Extracted page text data:
☆ ☆ ☆ ☆ ☆

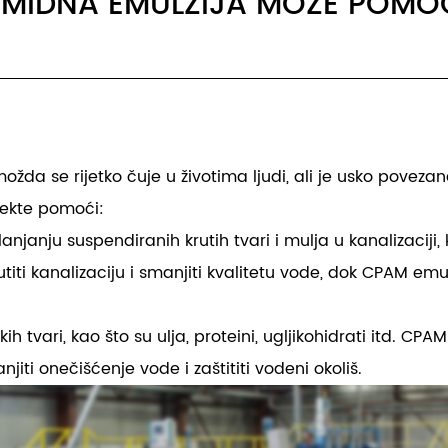
AMIDNA EMULZIJA MOŽE POMO
žda se rijetko čuje u životima ljudi, ali je usko pove
pekte pomoći:
janju suspendiranih krutih tvari i mulja u kanalizaciji, 
iti kanalizaciju i smanjiti kvalitetu vode, dok CPAM emul
ih tvari, kao što su ulja, proteini, ugljikohidrati itd. C
jiti onečišćenje vode i zaštititi vodeni okoliš.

☆ ☆ ☆ ☆ ☆

TASK DETAILS: Every entry above needs to be printed again exactly, with its pictures left out.

RESPONSE:
AMIDNA EMULZIJA MOŽE POMO
žda se rijetko čuje u životima ljudi, ali je usko pove
pekte pomoći:
janju suspendiranih krutih tvari i mulja u kanalizaciji, 
iti kanalizaciju i smanjiti kvalitetu vode, dok CPAM emul
ih tvari, kao što su ulja, proteini, ugljikohidrati itd. C
jiti onečišćenje vode i zaštititi vodeni okoliš.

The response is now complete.